Voilà le gâchis dont il faut maintenant sortir. […]
Comment traiter alors cette nécessité pour la Corse de prendre une part plus grande à la maîtrise de ses affaires pour les conduire en fonction de ses caractéristiques propres ? Le fait que l’on ait pu évoquer et citer dans le projet gouvernemental des « attributions législatives » a suffi à mettre le feu aux poudres. […]

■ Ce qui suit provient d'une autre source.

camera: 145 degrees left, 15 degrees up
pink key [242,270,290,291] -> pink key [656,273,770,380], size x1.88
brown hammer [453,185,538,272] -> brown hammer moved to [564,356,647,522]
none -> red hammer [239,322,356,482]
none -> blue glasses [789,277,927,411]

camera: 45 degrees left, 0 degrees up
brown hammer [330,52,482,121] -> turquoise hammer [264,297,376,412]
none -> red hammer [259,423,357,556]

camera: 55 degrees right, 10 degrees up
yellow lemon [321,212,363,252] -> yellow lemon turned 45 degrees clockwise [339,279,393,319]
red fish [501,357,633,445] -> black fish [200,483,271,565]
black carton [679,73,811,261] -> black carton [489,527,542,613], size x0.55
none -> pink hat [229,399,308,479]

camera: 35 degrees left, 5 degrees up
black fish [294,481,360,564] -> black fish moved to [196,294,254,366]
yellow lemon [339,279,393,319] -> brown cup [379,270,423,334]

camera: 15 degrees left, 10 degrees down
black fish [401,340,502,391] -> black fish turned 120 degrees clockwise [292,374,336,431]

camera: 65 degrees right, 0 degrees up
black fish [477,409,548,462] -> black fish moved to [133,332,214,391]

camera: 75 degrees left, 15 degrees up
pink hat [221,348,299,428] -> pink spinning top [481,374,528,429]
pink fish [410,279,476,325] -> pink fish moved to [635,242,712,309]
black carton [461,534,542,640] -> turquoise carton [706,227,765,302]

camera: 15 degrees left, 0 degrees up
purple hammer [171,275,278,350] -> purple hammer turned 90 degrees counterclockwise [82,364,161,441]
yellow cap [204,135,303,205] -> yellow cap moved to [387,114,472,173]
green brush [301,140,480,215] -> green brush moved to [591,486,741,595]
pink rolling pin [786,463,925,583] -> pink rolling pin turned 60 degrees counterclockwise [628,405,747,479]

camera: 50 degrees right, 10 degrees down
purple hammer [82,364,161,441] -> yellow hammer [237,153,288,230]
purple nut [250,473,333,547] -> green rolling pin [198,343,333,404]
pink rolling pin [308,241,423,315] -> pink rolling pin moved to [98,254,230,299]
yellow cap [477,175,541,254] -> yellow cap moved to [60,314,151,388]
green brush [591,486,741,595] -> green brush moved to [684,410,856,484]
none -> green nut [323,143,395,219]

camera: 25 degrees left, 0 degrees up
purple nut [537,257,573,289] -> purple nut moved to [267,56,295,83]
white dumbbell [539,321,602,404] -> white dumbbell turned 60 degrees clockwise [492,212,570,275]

Si vraiment l’on croit, comme l’affectent nos jacobins, et comme je le crois moi-même, aux vertus exclusives de l’action politique et de la démocratie pour assurer à la Corse un avenir de calme et d’expansion, alors pourquoi vouloir en exclure les Corses eux-mêmes ? Le pari qui s’esquisse consiste à penser que les Corses fiers de l’être et qui revendiquent leur identité, une fois devenus plus nettement responsables, sauront traiter des difficultés d’existence de cette identité mieux qu’il n’a été fait par le passé. Refuser ce pari, c’est refuser la démocratie dans son principe. Refuser de donner une large autonomie à l’Assemblée de Corse c’est d’abord faire le calcul surprenant que les nationalistes pourraient y être bientôt majoritaires, ce que tout dément, mais surtout afficher clairement que l’on se méfie d’eux, que l’on ne croit ni à l’apprentissage de la responsabilité ni aux vertus des réconciliations négociées.
Lionel Jospin a eu un grand courage dans cette affaire. Il serait dommage et dangereux qu’une frilosité républicaine bornée l’empêche d’établir entre la France et la Corse de nouvelles relations fondées sur la confiance réciproque. La République en sortirait à coup sûr renforcée, alors que la persistance de la crise l’affaiblit gravement.